_EXERCICE:_ Réécrivez sous forme de liste le paragraphe de l'extrait sur les Plantagenêts qui commence par « La réduction finale », en gardant ses faits principaux.

_EXTRAIT DE PAGE:_
La réduction finale de l’immense domaine continental des Plantagenêts à la seule fraction de l’Aquitaine située au sud du Poitou marque l’effondrement de la politique impériale de la dynastie ; mais cet effondrement n’est pas ressenti pour autant comme une catastrophe par les sujets anglais des Plantagenêts, qui reprochent à la politique impériale de coûter trop cher et de détourner vers la France l’attention de leurs souverains, alors que la commise de 1202 présente par contre l’avantage de rompre tout lien féodal entre ces derniers et les Capétiens.

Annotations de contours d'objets
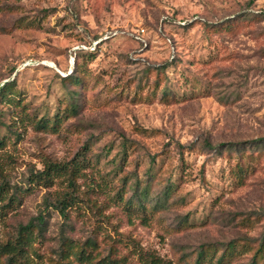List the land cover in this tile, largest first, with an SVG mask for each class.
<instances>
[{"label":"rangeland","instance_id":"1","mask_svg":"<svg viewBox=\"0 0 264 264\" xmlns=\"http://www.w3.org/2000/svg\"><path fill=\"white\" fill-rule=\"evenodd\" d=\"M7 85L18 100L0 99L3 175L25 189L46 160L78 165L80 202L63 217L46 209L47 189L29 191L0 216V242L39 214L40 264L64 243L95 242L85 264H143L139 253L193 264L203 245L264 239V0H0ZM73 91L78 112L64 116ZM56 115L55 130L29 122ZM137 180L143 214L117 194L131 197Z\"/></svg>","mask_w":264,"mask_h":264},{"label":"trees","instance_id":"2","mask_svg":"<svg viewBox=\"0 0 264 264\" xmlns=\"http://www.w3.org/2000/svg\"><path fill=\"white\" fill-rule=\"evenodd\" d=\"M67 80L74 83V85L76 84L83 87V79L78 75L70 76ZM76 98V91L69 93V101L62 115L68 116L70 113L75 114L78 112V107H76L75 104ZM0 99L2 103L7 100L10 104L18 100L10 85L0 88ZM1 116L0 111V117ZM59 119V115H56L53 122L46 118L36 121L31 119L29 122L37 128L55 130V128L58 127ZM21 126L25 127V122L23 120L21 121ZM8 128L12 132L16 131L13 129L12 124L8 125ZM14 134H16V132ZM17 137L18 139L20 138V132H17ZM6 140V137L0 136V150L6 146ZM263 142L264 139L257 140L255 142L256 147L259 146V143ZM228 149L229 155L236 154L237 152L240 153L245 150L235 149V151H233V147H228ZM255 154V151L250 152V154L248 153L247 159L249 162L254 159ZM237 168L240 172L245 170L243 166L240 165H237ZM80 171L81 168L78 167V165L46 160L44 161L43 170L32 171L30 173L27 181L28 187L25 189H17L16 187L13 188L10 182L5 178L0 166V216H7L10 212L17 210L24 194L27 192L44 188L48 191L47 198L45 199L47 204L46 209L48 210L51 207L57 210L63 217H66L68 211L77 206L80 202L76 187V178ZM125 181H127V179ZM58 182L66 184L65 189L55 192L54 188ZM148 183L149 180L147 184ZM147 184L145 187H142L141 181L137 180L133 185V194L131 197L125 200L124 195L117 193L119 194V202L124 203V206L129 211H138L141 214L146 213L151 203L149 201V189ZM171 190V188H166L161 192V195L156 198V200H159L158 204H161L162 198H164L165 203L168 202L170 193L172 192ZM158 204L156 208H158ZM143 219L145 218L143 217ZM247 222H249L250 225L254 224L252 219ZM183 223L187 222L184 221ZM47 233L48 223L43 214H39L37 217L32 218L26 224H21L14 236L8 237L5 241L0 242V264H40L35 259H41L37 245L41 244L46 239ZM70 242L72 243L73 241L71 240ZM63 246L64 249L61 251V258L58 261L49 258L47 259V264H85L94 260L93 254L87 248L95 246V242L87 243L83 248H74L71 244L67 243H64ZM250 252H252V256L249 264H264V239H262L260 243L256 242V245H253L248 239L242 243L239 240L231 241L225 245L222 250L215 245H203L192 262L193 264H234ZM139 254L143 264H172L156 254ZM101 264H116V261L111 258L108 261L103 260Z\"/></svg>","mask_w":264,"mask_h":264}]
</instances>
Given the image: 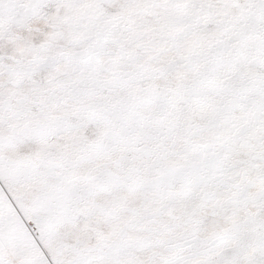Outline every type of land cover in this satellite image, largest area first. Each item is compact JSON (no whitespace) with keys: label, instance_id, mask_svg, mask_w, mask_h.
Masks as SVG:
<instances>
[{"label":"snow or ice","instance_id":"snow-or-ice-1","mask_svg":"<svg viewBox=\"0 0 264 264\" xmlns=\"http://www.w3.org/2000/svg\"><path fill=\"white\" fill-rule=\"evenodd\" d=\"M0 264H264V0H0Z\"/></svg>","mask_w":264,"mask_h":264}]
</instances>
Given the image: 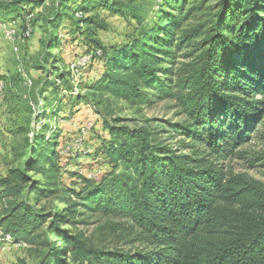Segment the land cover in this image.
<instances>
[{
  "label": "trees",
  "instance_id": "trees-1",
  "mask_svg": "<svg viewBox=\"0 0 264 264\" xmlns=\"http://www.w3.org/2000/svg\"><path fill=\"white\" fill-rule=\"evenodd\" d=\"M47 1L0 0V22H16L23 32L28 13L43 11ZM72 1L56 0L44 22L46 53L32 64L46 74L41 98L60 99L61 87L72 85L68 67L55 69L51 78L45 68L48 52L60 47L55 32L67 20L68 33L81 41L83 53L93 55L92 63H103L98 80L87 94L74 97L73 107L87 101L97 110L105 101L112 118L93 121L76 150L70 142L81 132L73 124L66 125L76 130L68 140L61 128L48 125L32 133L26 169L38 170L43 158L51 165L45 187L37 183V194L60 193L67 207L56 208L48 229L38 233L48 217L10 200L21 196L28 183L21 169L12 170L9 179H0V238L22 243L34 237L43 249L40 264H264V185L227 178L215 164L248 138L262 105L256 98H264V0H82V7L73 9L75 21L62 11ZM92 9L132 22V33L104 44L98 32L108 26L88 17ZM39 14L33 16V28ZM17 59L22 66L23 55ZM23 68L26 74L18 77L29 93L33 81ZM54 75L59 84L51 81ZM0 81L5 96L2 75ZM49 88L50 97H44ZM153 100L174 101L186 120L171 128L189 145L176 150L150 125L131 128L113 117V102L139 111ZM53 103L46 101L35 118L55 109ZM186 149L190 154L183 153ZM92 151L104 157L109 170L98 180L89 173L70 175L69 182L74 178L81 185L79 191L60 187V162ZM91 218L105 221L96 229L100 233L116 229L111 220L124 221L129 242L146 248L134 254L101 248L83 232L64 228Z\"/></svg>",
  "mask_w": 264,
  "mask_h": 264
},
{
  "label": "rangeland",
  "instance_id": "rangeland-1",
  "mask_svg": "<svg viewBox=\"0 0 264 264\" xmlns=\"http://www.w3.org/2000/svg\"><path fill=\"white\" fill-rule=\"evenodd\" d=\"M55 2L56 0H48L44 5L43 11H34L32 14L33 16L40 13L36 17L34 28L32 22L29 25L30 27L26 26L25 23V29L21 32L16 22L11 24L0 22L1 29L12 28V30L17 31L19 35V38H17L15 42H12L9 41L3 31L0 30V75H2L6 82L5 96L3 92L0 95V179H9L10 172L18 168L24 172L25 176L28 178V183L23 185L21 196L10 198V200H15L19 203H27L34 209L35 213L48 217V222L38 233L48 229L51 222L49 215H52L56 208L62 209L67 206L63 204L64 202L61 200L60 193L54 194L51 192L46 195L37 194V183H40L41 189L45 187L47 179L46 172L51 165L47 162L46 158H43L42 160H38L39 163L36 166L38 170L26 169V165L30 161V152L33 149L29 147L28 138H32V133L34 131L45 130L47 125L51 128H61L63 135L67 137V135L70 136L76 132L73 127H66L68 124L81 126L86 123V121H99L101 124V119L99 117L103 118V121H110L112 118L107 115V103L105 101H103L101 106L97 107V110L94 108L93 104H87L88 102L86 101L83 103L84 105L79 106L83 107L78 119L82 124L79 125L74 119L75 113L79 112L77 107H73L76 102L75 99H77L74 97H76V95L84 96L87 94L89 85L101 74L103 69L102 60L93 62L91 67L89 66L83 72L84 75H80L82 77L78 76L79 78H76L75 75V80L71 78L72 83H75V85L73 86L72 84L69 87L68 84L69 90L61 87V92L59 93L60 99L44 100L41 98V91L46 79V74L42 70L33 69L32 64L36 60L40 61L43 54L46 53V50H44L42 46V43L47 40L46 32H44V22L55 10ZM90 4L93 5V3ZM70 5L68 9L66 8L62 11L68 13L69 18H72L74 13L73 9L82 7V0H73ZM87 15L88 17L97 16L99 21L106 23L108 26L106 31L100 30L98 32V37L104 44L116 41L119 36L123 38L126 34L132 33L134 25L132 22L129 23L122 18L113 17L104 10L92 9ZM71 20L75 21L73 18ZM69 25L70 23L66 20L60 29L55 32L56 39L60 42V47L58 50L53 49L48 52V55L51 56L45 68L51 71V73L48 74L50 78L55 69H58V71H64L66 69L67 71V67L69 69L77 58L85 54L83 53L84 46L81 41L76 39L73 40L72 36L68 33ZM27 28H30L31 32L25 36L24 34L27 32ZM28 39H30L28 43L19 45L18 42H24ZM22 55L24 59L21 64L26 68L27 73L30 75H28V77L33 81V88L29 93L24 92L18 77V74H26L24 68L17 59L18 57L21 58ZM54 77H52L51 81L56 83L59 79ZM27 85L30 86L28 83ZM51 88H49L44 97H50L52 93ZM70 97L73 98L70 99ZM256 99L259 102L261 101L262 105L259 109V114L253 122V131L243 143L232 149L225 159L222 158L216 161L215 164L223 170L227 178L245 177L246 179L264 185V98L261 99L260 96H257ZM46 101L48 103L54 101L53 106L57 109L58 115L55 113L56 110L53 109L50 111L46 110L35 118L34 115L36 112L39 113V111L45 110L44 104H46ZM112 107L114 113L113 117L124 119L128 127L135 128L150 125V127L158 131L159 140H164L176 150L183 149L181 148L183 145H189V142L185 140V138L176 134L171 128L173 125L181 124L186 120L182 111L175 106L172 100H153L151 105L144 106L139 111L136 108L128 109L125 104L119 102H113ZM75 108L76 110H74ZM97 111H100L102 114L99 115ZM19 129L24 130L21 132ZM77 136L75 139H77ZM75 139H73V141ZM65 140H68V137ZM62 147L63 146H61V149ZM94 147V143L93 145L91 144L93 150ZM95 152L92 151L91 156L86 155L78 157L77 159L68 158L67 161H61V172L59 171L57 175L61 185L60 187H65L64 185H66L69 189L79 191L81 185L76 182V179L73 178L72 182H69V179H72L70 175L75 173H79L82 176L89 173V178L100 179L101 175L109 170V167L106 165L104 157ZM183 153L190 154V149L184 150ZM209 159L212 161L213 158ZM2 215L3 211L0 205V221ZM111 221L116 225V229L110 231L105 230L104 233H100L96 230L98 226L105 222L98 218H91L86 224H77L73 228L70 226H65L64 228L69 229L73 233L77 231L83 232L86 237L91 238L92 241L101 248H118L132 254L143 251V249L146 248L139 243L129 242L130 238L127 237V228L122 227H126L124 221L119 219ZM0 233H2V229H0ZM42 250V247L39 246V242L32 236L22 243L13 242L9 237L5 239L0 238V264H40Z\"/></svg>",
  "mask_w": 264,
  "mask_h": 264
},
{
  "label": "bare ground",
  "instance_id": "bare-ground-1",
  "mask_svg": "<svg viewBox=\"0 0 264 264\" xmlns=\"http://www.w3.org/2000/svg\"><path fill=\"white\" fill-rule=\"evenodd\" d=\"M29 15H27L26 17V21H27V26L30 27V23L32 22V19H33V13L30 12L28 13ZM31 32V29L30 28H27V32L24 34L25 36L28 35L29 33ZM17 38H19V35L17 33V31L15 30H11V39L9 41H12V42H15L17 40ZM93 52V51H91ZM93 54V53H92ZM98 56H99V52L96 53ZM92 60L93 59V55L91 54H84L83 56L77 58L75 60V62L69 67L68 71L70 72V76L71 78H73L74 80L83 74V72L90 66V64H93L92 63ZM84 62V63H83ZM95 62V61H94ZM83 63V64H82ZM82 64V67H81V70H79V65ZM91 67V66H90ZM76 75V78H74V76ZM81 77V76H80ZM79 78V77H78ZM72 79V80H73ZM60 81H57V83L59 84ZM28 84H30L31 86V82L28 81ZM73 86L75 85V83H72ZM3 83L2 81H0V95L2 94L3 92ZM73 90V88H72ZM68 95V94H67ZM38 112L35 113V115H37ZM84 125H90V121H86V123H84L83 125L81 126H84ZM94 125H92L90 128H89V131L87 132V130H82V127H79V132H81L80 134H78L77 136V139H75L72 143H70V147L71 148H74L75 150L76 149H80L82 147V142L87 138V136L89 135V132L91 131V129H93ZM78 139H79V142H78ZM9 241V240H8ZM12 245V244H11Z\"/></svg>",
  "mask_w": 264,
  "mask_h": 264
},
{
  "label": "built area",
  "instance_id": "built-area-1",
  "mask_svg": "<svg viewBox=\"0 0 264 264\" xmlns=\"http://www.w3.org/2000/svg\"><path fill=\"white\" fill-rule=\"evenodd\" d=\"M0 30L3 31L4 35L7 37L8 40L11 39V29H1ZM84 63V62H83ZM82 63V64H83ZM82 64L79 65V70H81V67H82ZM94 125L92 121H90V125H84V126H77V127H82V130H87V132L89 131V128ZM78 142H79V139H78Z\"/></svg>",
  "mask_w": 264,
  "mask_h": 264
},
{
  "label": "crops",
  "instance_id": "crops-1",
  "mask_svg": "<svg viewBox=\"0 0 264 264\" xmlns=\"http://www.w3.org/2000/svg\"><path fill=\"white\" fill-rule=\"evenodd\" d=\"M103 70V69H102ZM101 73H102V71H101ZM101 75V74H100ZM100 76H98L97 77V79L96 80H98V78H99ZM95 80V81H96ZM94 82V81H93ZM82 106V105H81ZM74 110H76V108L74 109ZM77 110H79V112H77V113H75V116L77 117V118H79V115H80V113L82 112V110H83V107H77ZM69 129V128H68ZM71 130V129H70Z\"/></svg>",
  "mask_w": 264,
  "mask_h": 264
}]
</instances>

_CORRIGÉ:_
- Le vaste domaine continental des Plantagenêts est finalement réduit à la seule partie de l'Aquitaine située au sud du Poitou, ce qui marque l'effondrement de la politique impériale de la dynastie.
- Les sujets anglais des Plantagenêts ne ressentent pas cet effondrement comme une catastrophe.
- Ils reprochent à la politique impériale de coûter trop cher et de détourner vers la France l'attention de leurs souverains.
- La commise de 1202 a en revanche l'avantage de rompre tout lien féodal entre les Plantagenêts et les Capétiens.